GIVEN PASSAGE
□ □ □

I tend to be more of a dumper when I cook. I keep adding crab flakes or crumbled bacon to my stuffing mixture until I have too much to comfortably stuff into the available mushrooms. I cut my slices of meat or fish too large because I worry there won't be enough there to bring out the flavors. I over-stuff and I overfeed, again most likely because I am used to making large meals instead of small plate. I have never mastered the art of getting big flavor from finely-balanced combinations of smaller portions. 

Build Smaller or Cut Back

I long ago accepted my shortcomings with short stories and small plates and have a developed a few tricks to help me deal with my tendency to  cook and write big. For my small plates, I have learned to make my dollops smaller. I use a melon-baller or a small spoon to fill my mushrooms. I try to worry less about what to do with extra filling or meat and either put it away for another time or find some other small plate where I can incorporate the extras.

When it comes to short stories, I have a different tactic. Instead of forcing myself to write small, I allow my expansive nature to control the first draft. But, when I go back through that initial first draft, I try to trim a good ten percent of my words. I seek out overly complex passages and tighten the prose. I look for spots where the plot has gotten a little out of hand and see if I can get those plot points across in less space (or drop them entirely if they are not adding to the flavor of the whole). If I have two or three sentences of description, I cut back to just the best bits of all of them. 

When I am writing a first draft, I try to keep my scenes short so the story moves along more quickly. Where I like to write 1,000- or 1,500-word scenes in a novel, I try for 500 words max in a short story. This helps constrain my wordiness and give me enough scenes to fit in all the plot. 

The one piece I can still do better on is to not try to pack quite so much plot into my short stories. In my two most recent short stories (one in the Turning the Tied anthology and another that will appear in a Renegade Legion digital anthology from Budgie Smuggler games), I definitely created plots that were too intricate and expansive for the story-size requested. Even after trimming and tightening, both of these stories ran a bit long.

Don't get me wrong. I am proud of both of these stories. I think they are well-paced well and believe they read as easily and quickly as shorter efforts from other authors. I just have never mastered the skill of telling a deep, compelling story in a small space and maybe that's okay. I happen to like a little more meat in my meals and my stories.

 

Monday, April 26, 2021

It's All in the Timing

The Nexus of Writing and Cooking, Part 9

I've been thinking a lot about pacing this past week. In any narrative piece of entertainment, pacing is the speed at which things happen in relation to other things. Sometimes this means how fast the action driving the story forward occurs in comparison to other elements of the story, like plot and character development. It can also mean how quickly the main plot progresses in comparison to elements of the subplots.

Getting the pacing right in a story is a difficult balance between keeping readers interested in the story by moving the plot along at a good clip while spending time to build thematic depth to provide meaning to the plot and developing the characters into something more than 2-dimensional plot movers.

In the somewhat distant past, authors had more time to develop this depth because entertainment moved at a slower pace. Don't believe me? Look at a movie from the 1940s and compare it to a move from the 2010s. Books are the same. Whenever I reread a favorite book from my childhood, I am amazed at how slow the story moves. I mean, Tolkien literally spends four pages of the first chapter of The Hobbit having Thorin orate an exhaustive history of his forefathers accumulation of wealth in the mines of Moria and their eventual defeat at the hands of Smaug.

□ □ □

GIVEN DATA

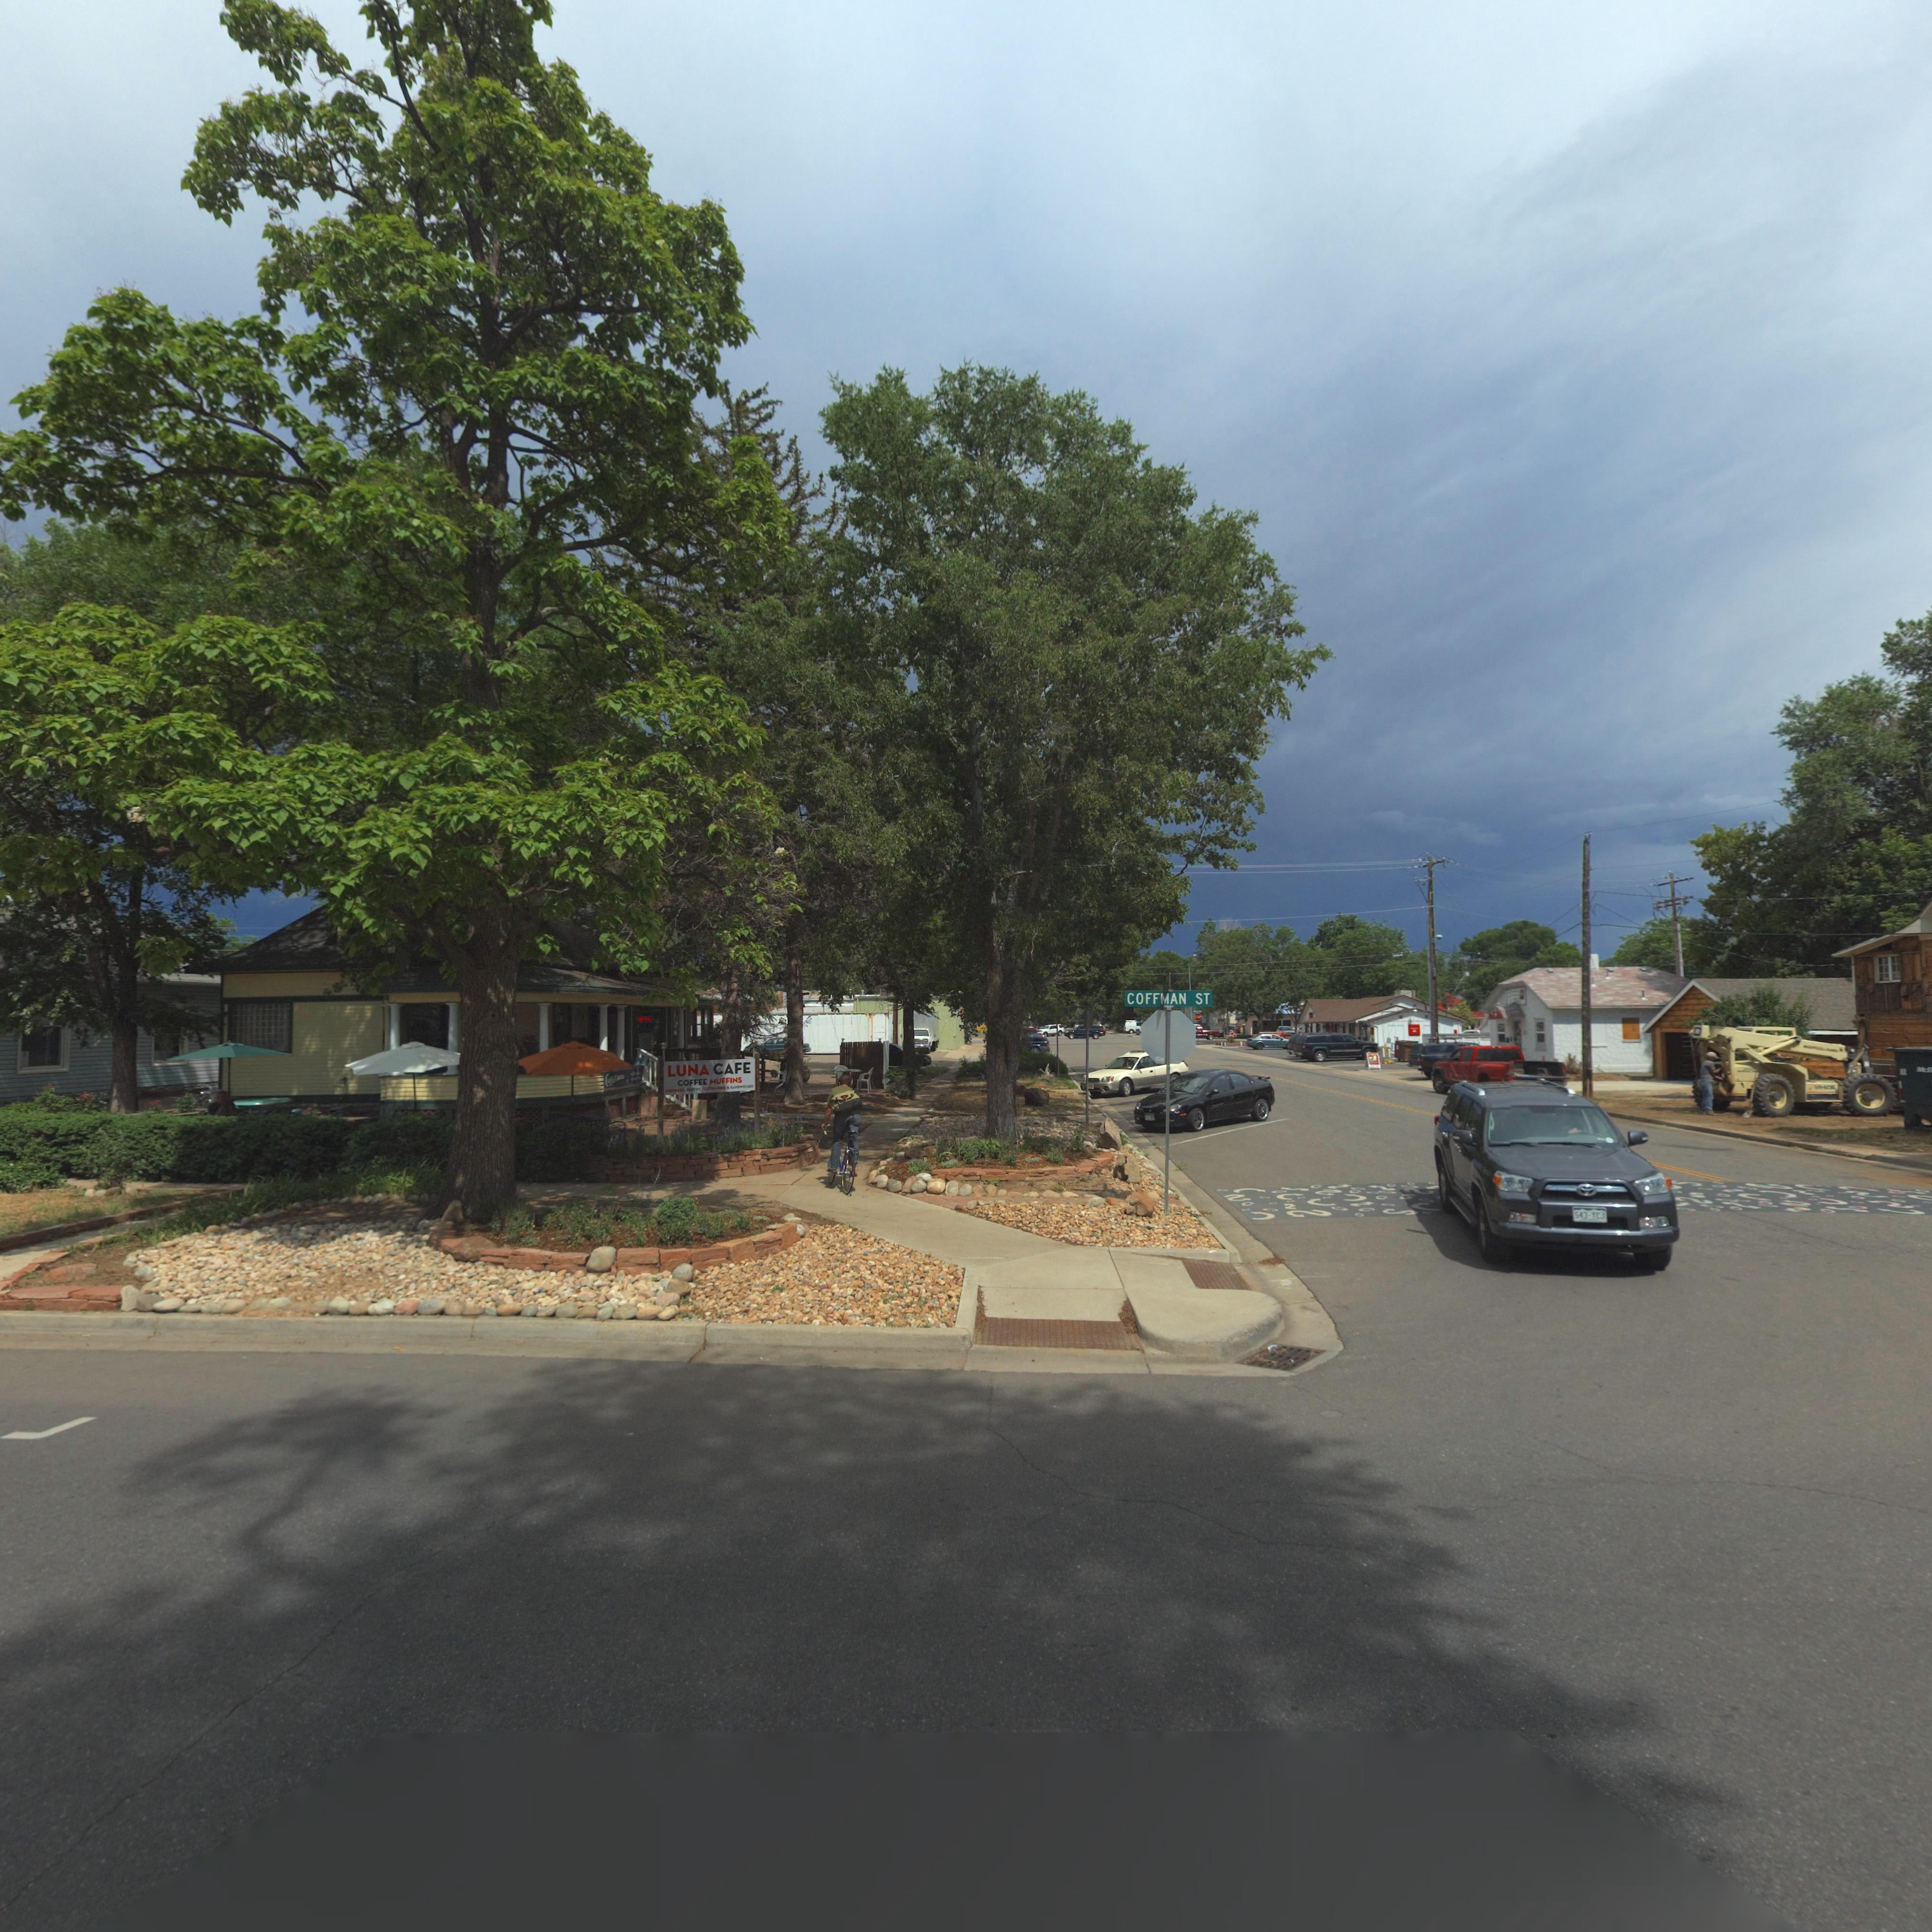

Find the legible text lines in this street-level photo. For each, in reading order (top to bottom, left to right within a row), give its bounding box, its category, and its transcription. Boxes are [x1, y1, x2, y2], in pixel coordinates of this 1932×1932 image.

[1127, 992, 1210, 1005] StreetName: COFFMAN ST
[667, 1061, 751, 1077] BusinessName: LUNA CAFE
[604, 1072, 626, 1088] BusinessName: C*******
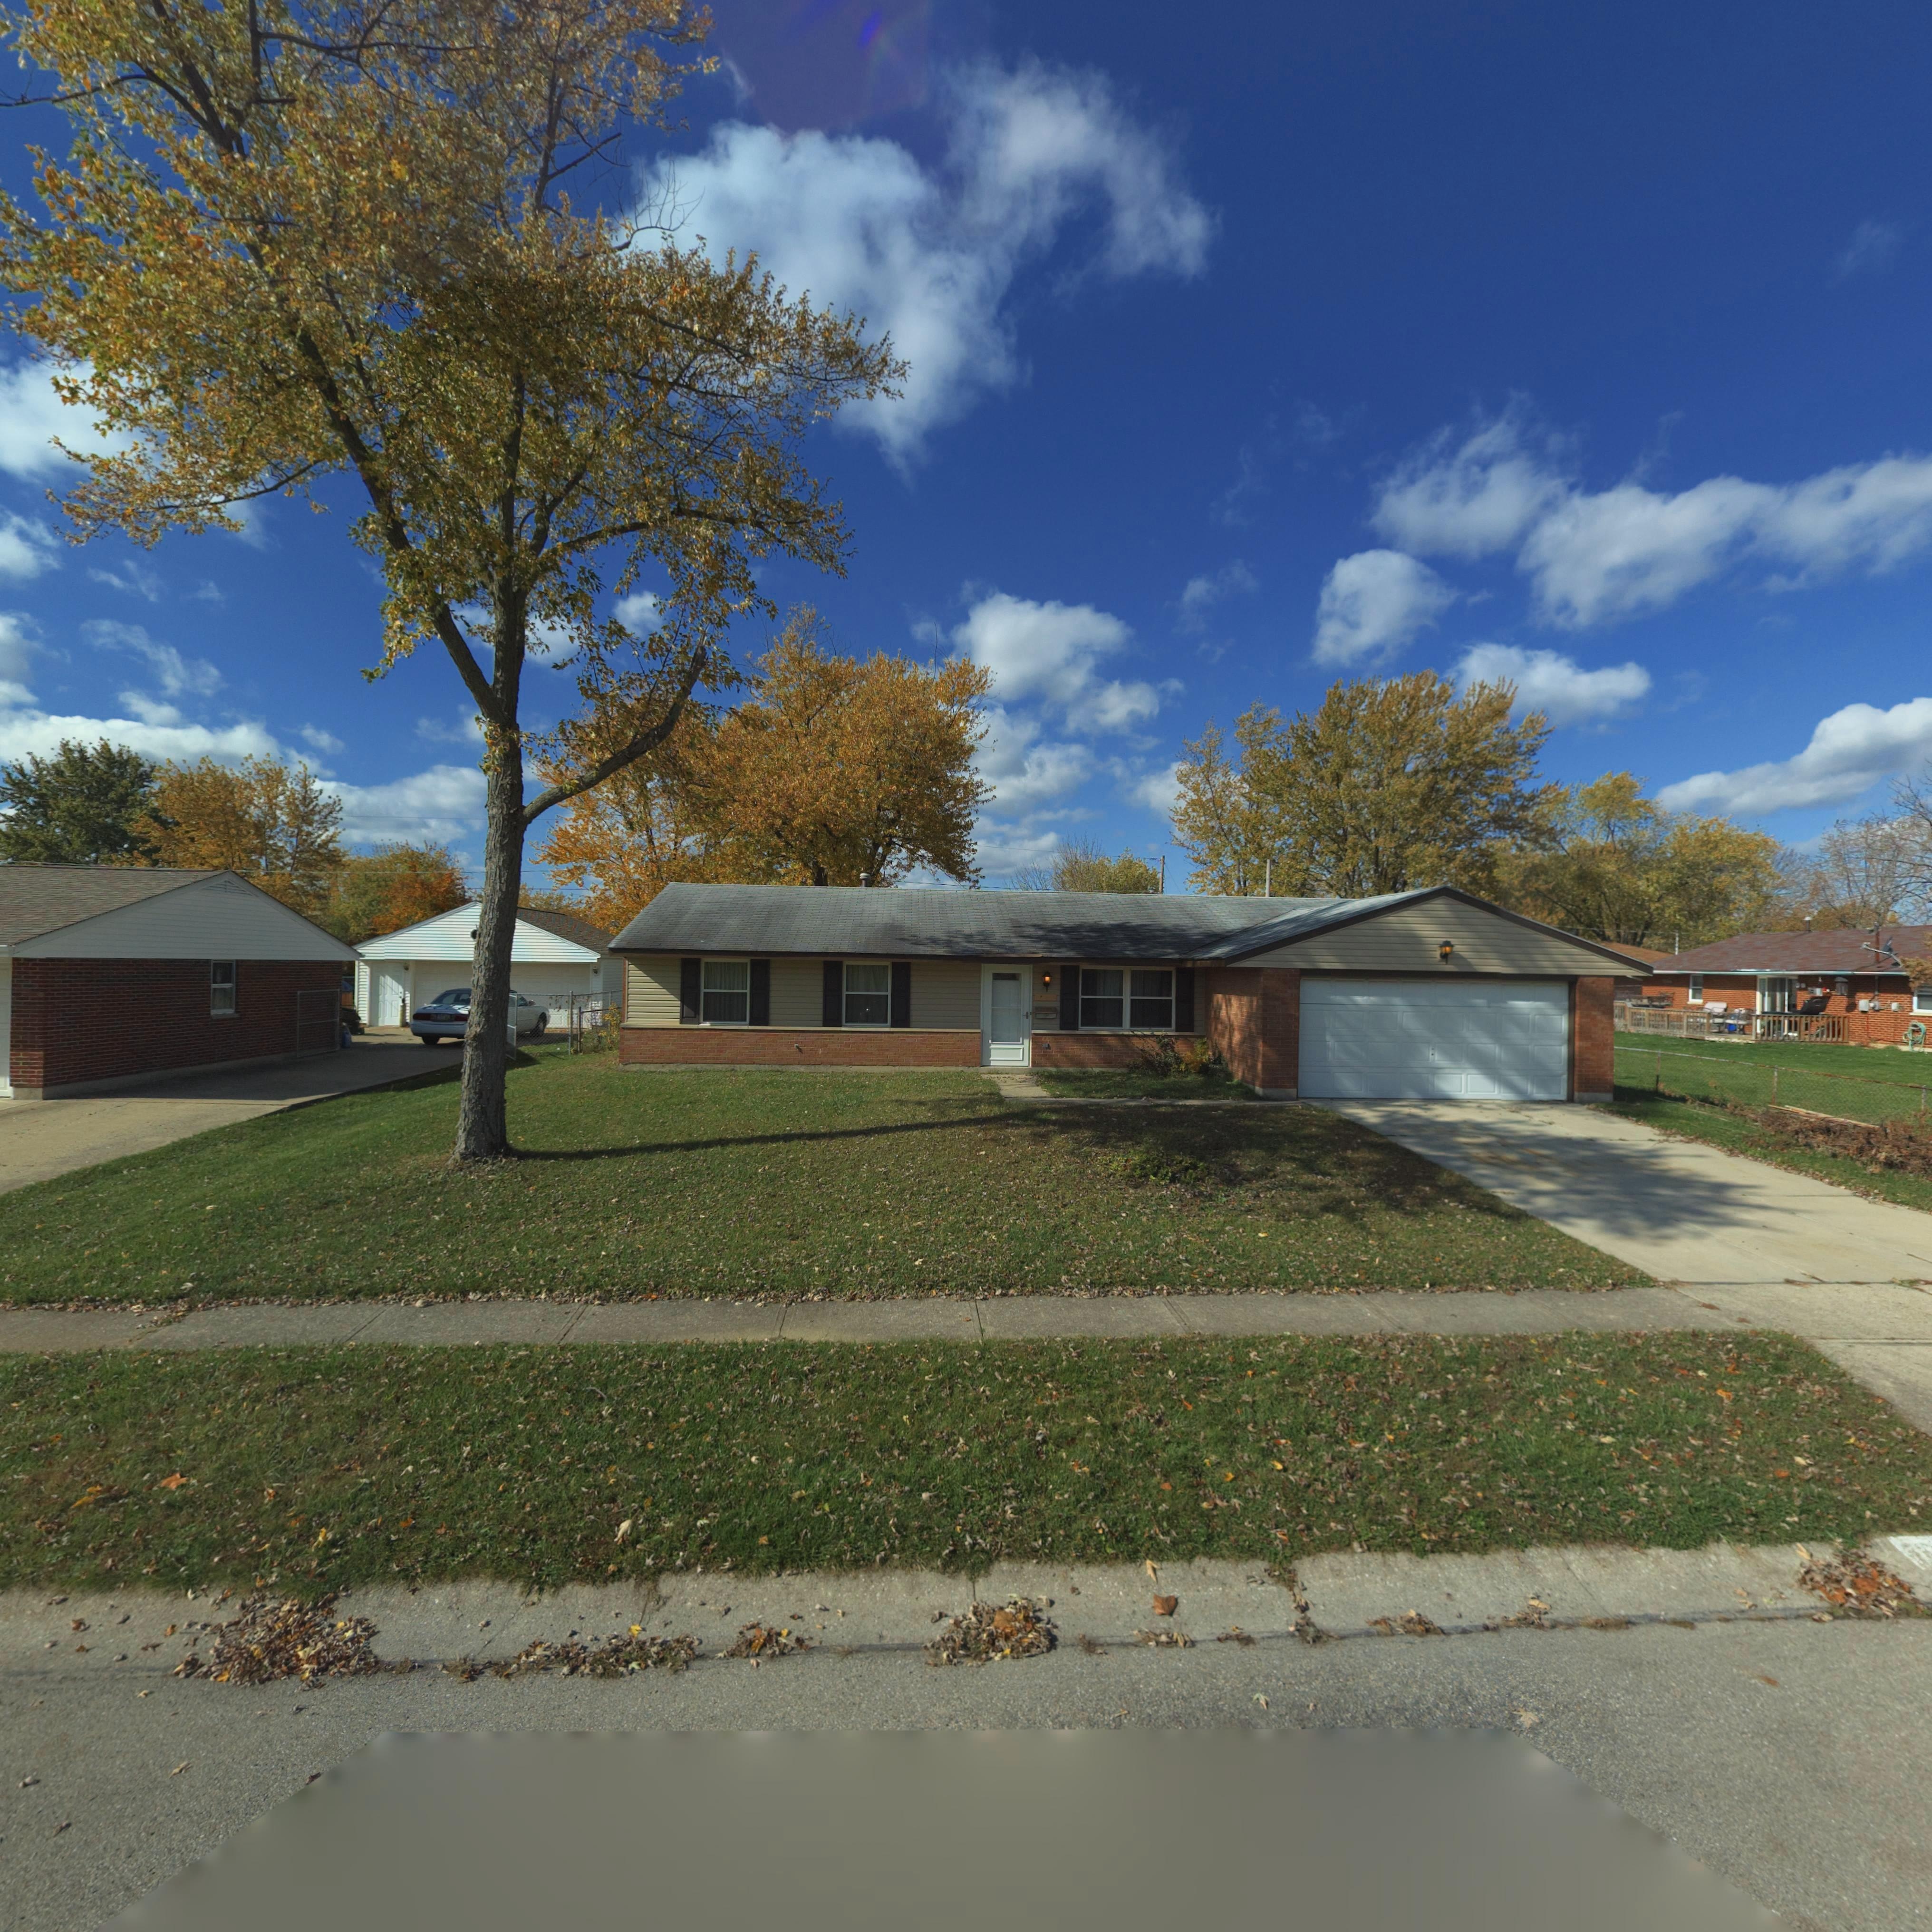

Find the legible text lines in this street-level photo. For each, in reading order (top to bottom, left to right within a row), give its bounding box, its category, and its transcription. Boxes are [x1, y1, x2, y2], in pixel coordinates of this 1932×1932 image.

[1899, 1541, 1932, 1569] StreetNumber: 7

□ □ □

YOUR TASKS
1. Return the records exactly as they stand, starting at the very beginning and running through the line that contains "[604, 1072, 626, 1088] BusinessName: C*******", with both ends included. Leave the pictures out of your answer.
2. Resume the essay on writing and cooking, starting right after its final sentence.

ANSWERS BELOW
1.
Find the legible text lines in this street-level photo. For each, in reading order (top to bottom, left to right within a row), give its bounding box, its category, and its transcription. Boxes are [x1, y1, x2, y2], in pixel coordinates of this 1932×1932 image.

[1127, 992, 1210, 1005] StreetName: COFFMAN ST
[667, 1061, 751, 1077] BusinessName: LUNA CAFE
[604, 1072, 626, 1088] BusinessName: C*******

2.
A modern author likely would sprinkle the pieces of that story throughout the first third of the book instead of dumping it all at once in chapter one. The pacing of stories changed forever with the advent of television, which told shorter stories that moved through the three-act structure in 22 minutes for comedies and 42 minutes for hour-long dramas. 

Today, many mainstream movies follow the same formula for pacing: Within ten minutes you must introduce the main characters and their salient backgrounds and issues because the "inciting incident" ( the first crisis that drives the plot forward) must occur by minute 10 (page 10 of the script). Because so many movies move at this quick pace, that films that don't follow this formula (often indie movies) are often labeled as "slow."

Inciting Pacing Examples

I'm not immune to this feeling either. In the past week, I watched two different pieces of streaming entertainment that brought all of this to the forefront for me. First was the season finale of The Falcon and the Winter Soldier. I had not realized until after episode five that this season was going to end with episode six. 

Up to that point, I hadn't understood the pacing of the plot. The subplots introduced in episode one had lain fallow for a couple of episodes and I had wondered at the time why we weren't seeing more of the two main characters' home lives (which were introduced in depth in the first episode). But with only six episodes, it began to make sense to me. 

The subplots reared their heads in each of the two-episode "act" of the season plot structure, and then came to the fore again in the final third of the story to bring everything together. The pacing, which seemed odd when I was expecting eight to ten episodes made a lot more sense in a six-episode story arc.

The other streamed show I watched this past week was an indie movie called The Vast of Night on Prime. This 90-minute movie tells a Twilight-Zone-esque story set in the American heartland in the 1950s. I kid you not, this movie spent at least 20 minutes (more than one-quarter) of the movie introducing the relationship between the two main characters as they moved through the parking lot of the local high school talking to families arriving for a big basketball game. It felt to me (as I said) s-l-o-w! 

Now, I love indie movies and I appreciate a well-made film that takes its time to tell the story. Also this past week, I watched Nomadland, the Academy-award winning movie about transient elderly people living in vans and traveling around the West from part-time job to part-time job. It was wonderful. Even though the pacing wasn't Fast and Furious, it maintained my interest because it invested me in the characters and their lives immediately.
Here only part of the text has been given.